Study First to Show Impacts of Heat on U.S. Leatherback Hatchlings
Listed as vulnerable, the leatherback sea turtle is distinguished by its smooth, “leathery” looking carapace or shell.
One of the most unique of all sea turtle species, the leatherback (Dermochelys coriacea), is distinguished by its smooth, “leathery” looking carapace or shell. Listed as vulnerable, this species is experiencing population declines from natural and anthropogenic threats – including climate change.
Environmental conditions affect sea turtles’ reproductive success inside the nest. Increasing sand temperatures can affect embryonic development, which can lead to decreased hatching success and hatchling performance. Hatchlings need to be in good physical shape to crawl from the nest to the water to avoid being preyed upon by seabirds, raccoons and other predators.
A Florida Atlantic University study is the first to examine the effects of incubation temperature on leatherback hatchling performance in the United States. Studies on nest temperatures and hatchling performance to date have focused primarily on green and loggerhead sea turtles.
Results, published in the journal Endangered Species Research , showed hatchling morphology, performance and nest success were all influenced by nest temperature. Mid- and late-season hatchling masses differed significantly from each other, where mid-season hatchlings weighed more.
For the study, temperature data loggers were placed in 13 leatherback turtle nests along 9.6 kilometers of coastline in Juno Beach on the day they were laid during the early, middle and late South Florida nesting seasons beginning in March and ending in June. Researchers looked at the relationship between nest incubation temperatures and hatching success, emergence success, hatchling morphology and locomotor performance.
Upon emergence, hatchlings were tested for righting ability (flipping over when placed on their back) and crawling speeds. To evaluate hatchling morphology, researchers used digital calipers to measure carapace length and width, body depth and flipper length. Body mass was determined using a digital scale. They also identified the overall mean incubation temperature and the maximum temperature for each nest.
Nests with lower temperatures produced longer hatchlings; the highest nest temperatures produced hatchlings with thicker body depths. Flipper length also correlated with temperature. Hatchlings from the highest nest temperatures had shorter flippers compared to hatchlings from mid-season nests that had longer flippers.
Incubation temperatures also affected hatchling performance. Righting response scores were significantly lower in hatchlings from late season, hotter nests. Hatchlings that were smaller and/or had a larger body depth struggled to right themselves. However, 30 percent of all 119 of the hatchlings tested across the season could not right themselves even one time.
Researchers did not find a correlation between incubation temperature and crawling, nor between crawling speed and hatchling size. Crawling speed did not significantly differ between early, mid and late nests.
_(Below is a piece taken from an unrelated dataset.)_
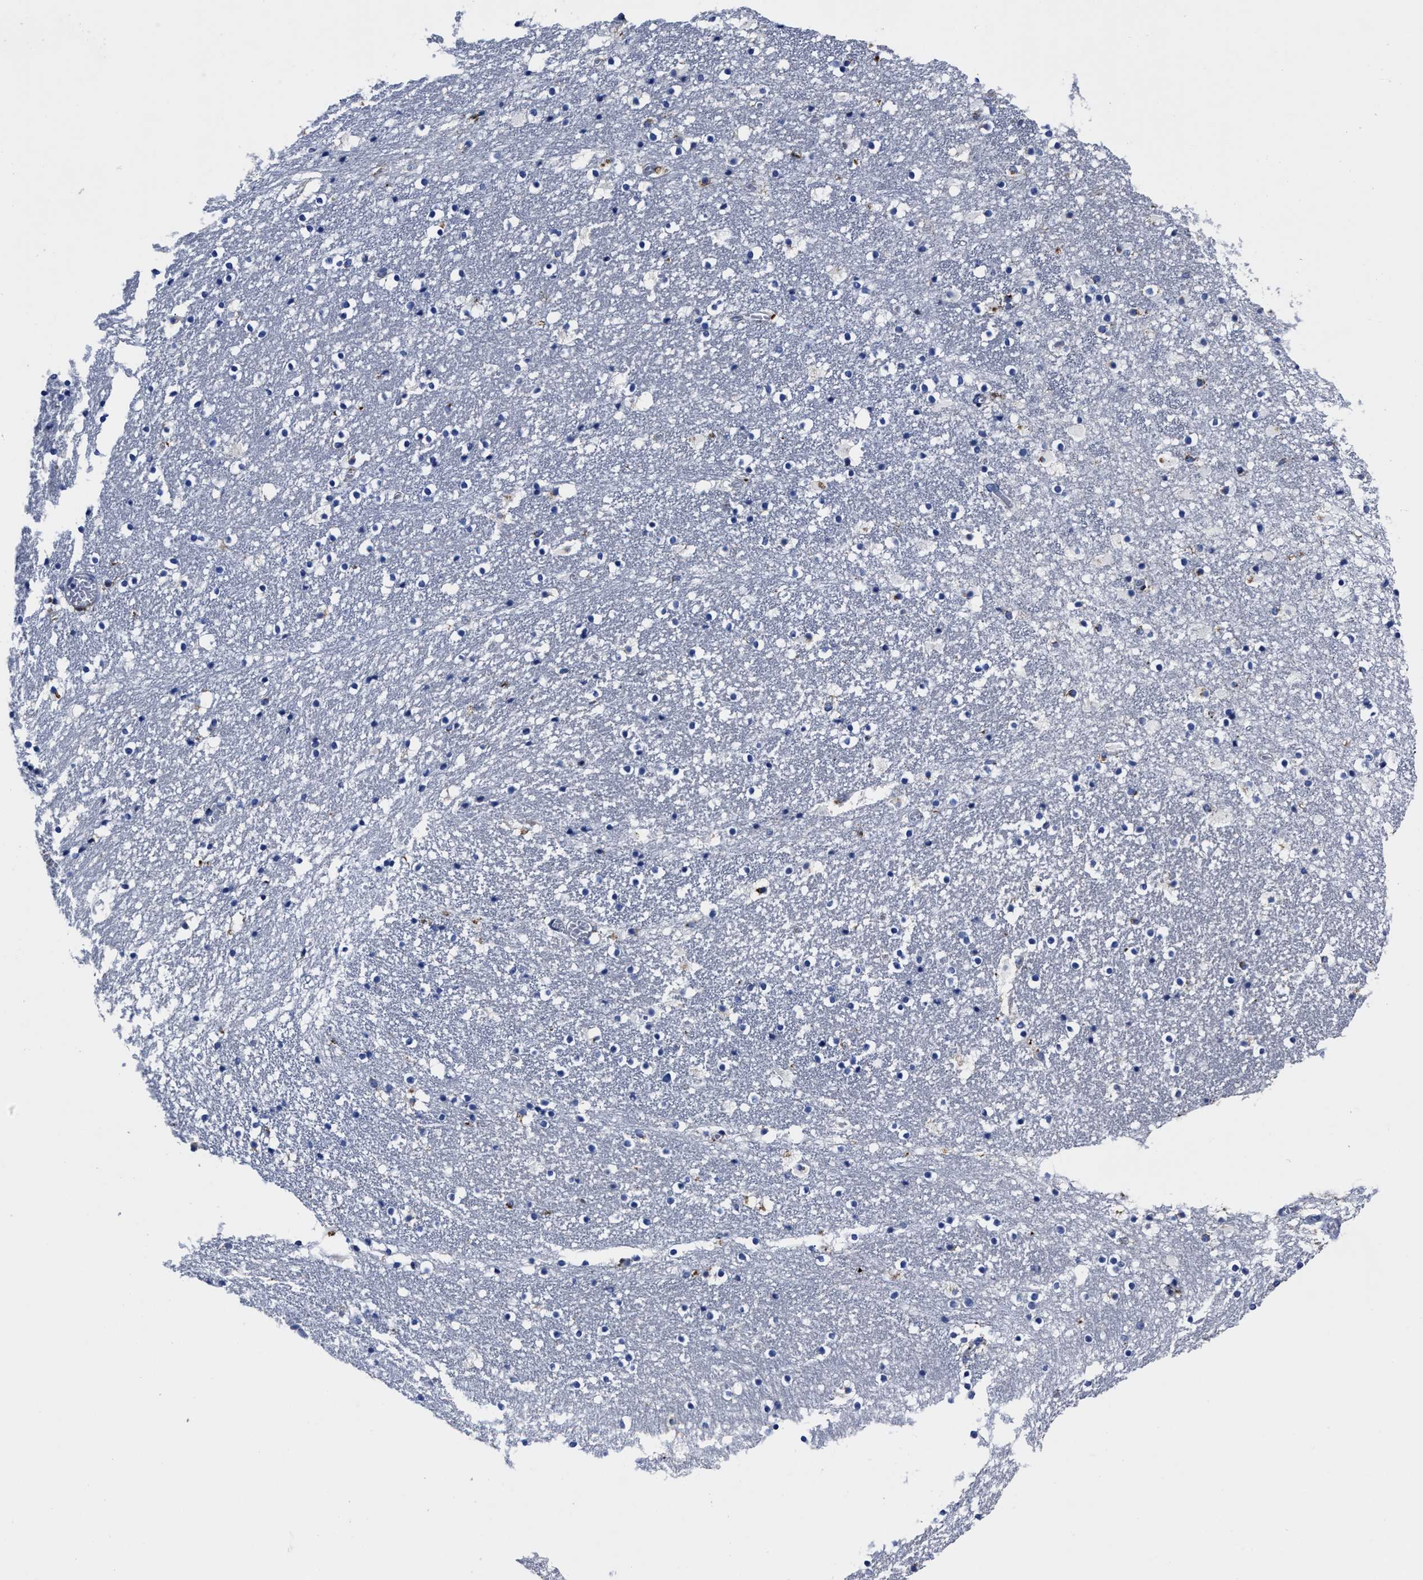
{"staining": {"intensity": "moderate", "quantity": "<25%", "location": "cytoplasmic/membranous"}, "tissue": "caudate", "cell_type": "Glial cells", "image_type": "normal", "snomed": [{"axis": "morphology", "description": "Normal tissue, NOS"}, {"axis": "topography", "description": "Lateral ventricle wall"}], "caption": "Brown immunohistochemical staining in normal human caudate demonstrates moderate cytoplasmic/membranous expression in about <25% of glial cells.", "gene": "LAMTOR4", "patient": {"sex": "male", "age": 45}}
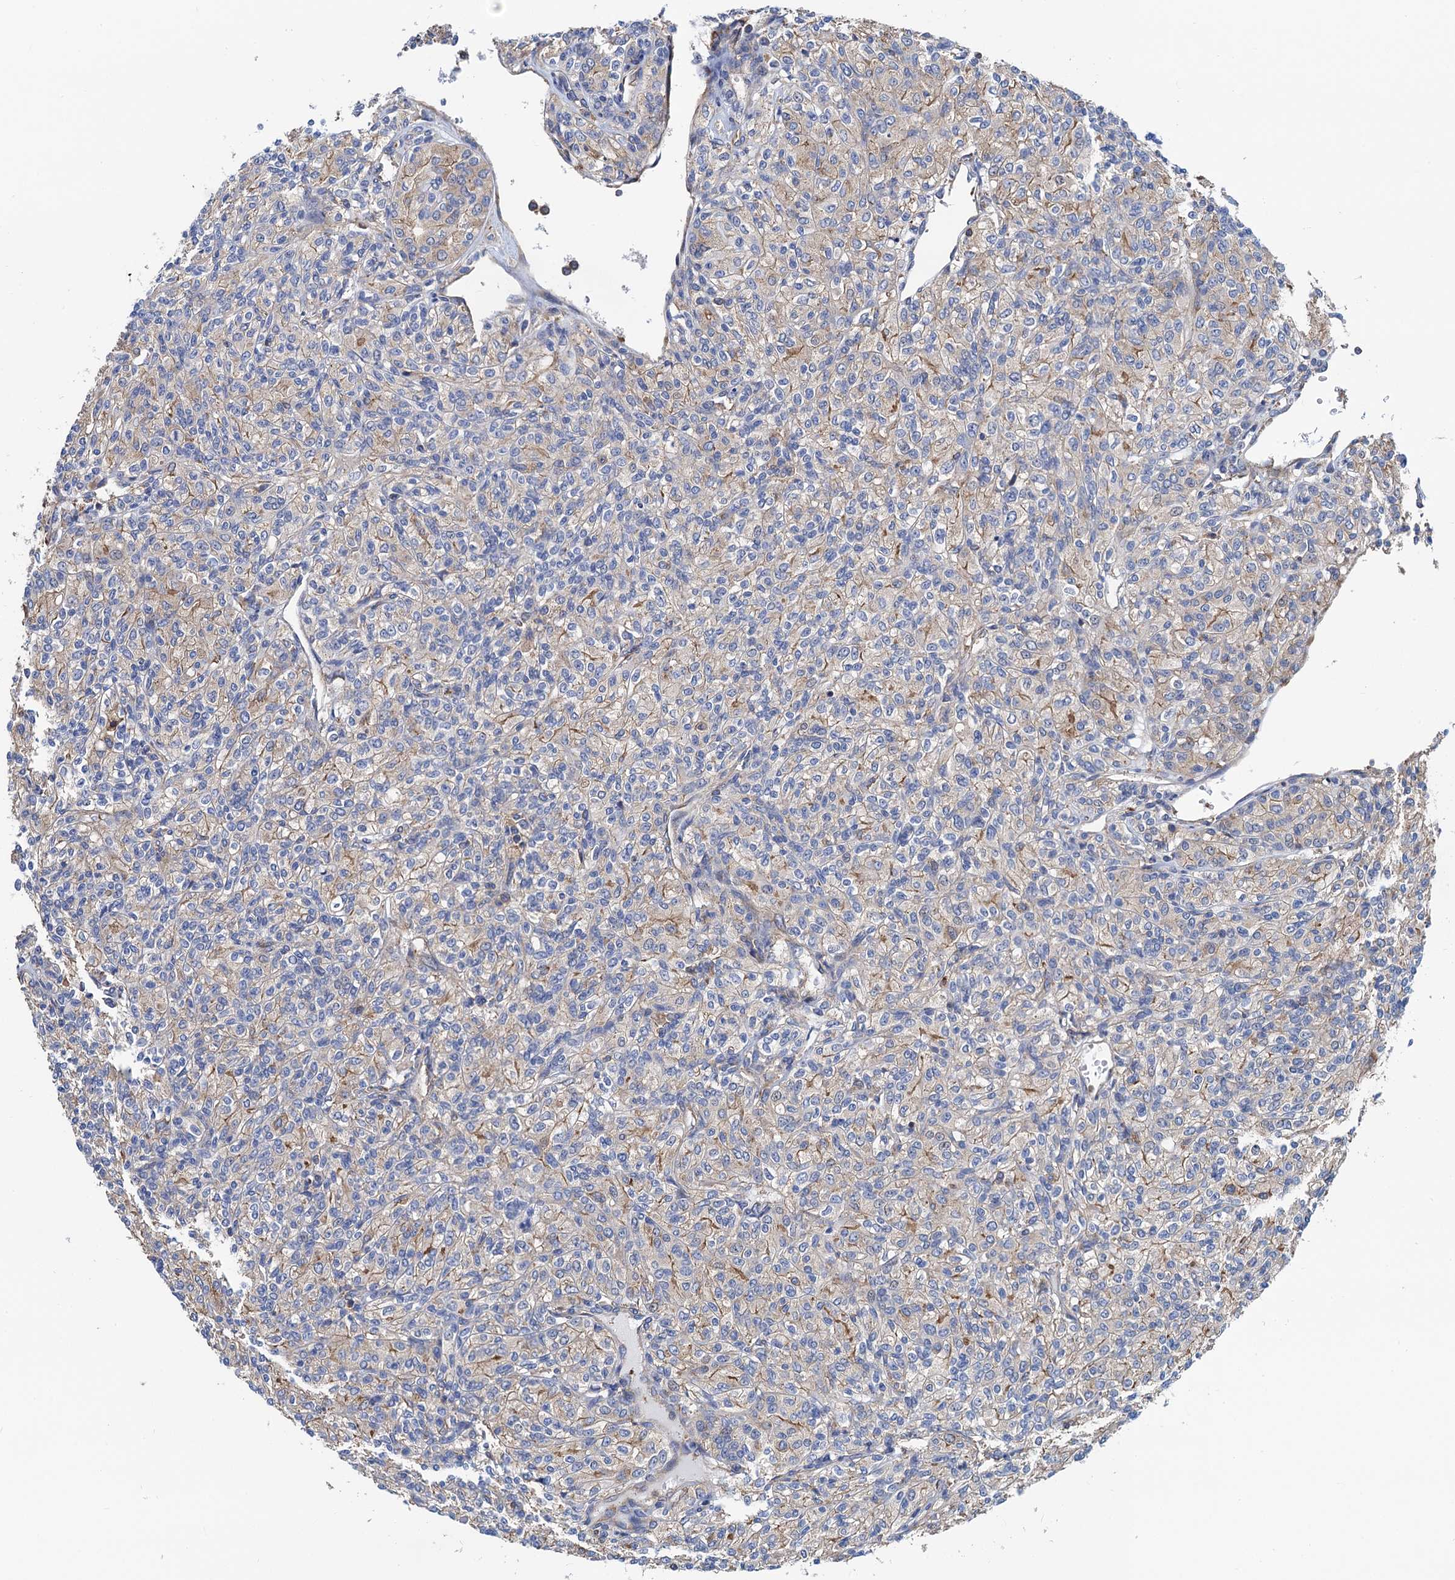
{"staining": {"intensity": "weak", "quantity": "<25%", "location": "cytoplasmic/membranous"}, "tissue": "renal cancer", "cell_type": "Tumor cells", "image_type": "cancer", "snomed": [{"axis": "morphology", "description": "Adenocarcinoma, NOS"}, {"axis": "topography", "description": "Kidney"}], "caption": "High power microscopy histopathology image of an immunohistochemistry photomicrograph of renal cancer, revealing no significant staining in tumor cells. (Brightfield microscopy of DAB (3,3'-diaminobenzidine) immunohistochemistry (IHC) at high magnification).", "gene": "SLC12A7", "patient": {"sex": "male", "age": 77}}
“Interestingly, locomotor performance did not show the same correlations with temperature as hatching and emergence success, indicating hatchlings can be good performers even if they come from nests with poor hatching and emergence success,” said Sarah Milton, Ph.D., senior author and chair and professor, Department of Biological Sciences within FAU’s Charles E. Schmidt College of Science. “The leatherback hatchlings crawled at similar speeds, regardless of incubation mean or maximum temperature, which suggests there are other factors influencing performance. One factor that may influence terrestrial performance is their overall body morphology compared to the other species.”
Findings showed hatching and emergence success correlated with temperature, where the mid-season nests were the most successful. Nests incubating at hotter temperatures also had a shorter incubation period, which means embryo developmental time is reduced, and hatchlings are unable to convert as much of the yolk mass to body tissue growth. The leatherback turtle nests in this study had an overall lower hatching success (45 percent) than loggerhead (73 percent) and green sea turtles (70 percent).
“There could be a temperature ‘sweet spot’ for incubation since the mid-season nests had both higher hatching and emergence success and better hatchling physical performance,” said Milton.
Mean nest temperatures ranged from 29 degrees Celsius (84 degrees Fahrenheit) to 32.5 degrees Celsius (90.5 degrees Fahrenheit) and were significantly higher in the mid- and late season compared to early season nests.
“While leatherback turtle nests are laid in the cooler months in South Florida and are deeper than nests of other species, temperatures can still rise surprisingly high,” said Milton. “Increasing temperatures due to climate change poses a significant threat to a species that already has lower nest success than other species that share the same nesting beaches.”
Study co-author is Heather A. Seaman, an FAU graduate student pursuing her Ph.D., under Milton’s direction in the Department of Biological Sciences.